DoorDash is a dynamic logistics marketplace that serves three groups of customers:
- Merchant partners who prepare food or other deliverables,
- Dashers who carry the deliverables to their destinations,
- Consumers who savor a freshly prepared meal from a local restaurant or a bag of groceries from their local grocery store.
For such a real-time platform as DoorDash, just-in-time insights from data generated on-the-fly by the participants of the marketplace is inherently useful to making better decisions for all of our customers. Our company has a hardworking group of engineers and data scientists tackling interesting prediction problems like estimating food preparation time or forecasting demand from customers and supply from our merchants and dashers.
We have already been using insights from aggregations of historical data over a month, a week, or even a day ago for these problems, which gives us very important wins. However, up-to-date knowledge from real-time events about the marketplace turns out to be quite useful in order to react to the ever-evolving nature of the communities that we serve.
For example, a famous burrito place on Market Street in San Francisco may usually take 10 mins to prepare a burrito. However, when it sees a huge influx of orders on the national burrito day, it may start taking longer to prepare the burrito. In order to accurately predict the preparation time in the near future, it is useful to have an idea of the “number of orders received by the store in the last X minutes”.
Like many resilient engineering systems, DoorDash has a collection of services that isolate their responsibilities and interact with each other to orchestrate the logistics marketplace. These systems range from order submission and transmission, to delivery assignment, to planning delivery routes, to batching orders.
We wanted to collect truly real-time stats from several of these services, hence, we needed a cross-cutting engineering system that can collect business level events from core services, match events from potentially multiple sources, aggregate them in a stateful manner and publish the time-windowed aggregations for ML models to use.
We made design choices that simplified the creation of a features pipeline. Some essential pillars of the real-time feature pipeline design are:
- Standardize business events as they happen on a timeline. It not only simplifies the definition of those events, but also keeps them self-contained, without any complicated relationships to other parts of the business.
- Use a distributed log to publish and subscribe to the business events. This choice helps deploy and scale producer services independent of each other. Also, the aggregator service can independently follow maintenance schedules without fear of losing the events that are being published.
- Use a distributed and stateful stream processing framework that can consume events published onto the distributed log and continuously run time-windowed aggregations on those events to produce aggregated features.
- Use a fast and distributed in-memory cache for storing the statefully aggregated features. The resilience of such a cache makes certain that ML predictors can access the features independent of who published them and when it was published.
In order to build the right solution, we needed to make technology choices that we feel confident about, evolving with the needs for our engineering organization in the future.

> _Dataset content_:
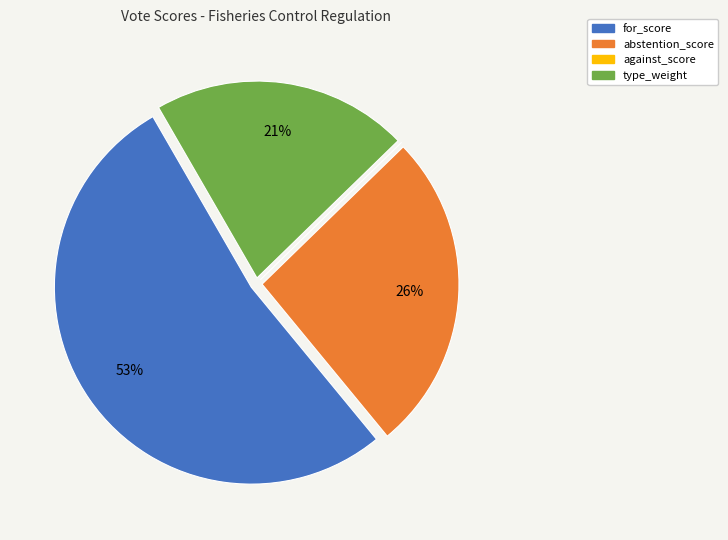

Is there any slice that represents more than half of the pie?

Yes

> _Questions_:
• 1. In the DoorDash passage, how long does the burrito place on Market Street usually take to prepare a burrito?
• 2. In the DoorDash passage, rewrite the paragraph beginning "We wanted to collect truly real-time stats" as a shorter list, keeping its main facts.

> _Exercise responses_:
• 1. It usually takes 10 minutes.

• 2.
To collect truly real-time stats from several services, DoorDash needed a cross-cutting engineering system that can:
- collect business-level events from core services,
- match events from potentially multiple sources,
- aggregate them in a stateful manner,
- publish time-windowed aggregations for ML models to use.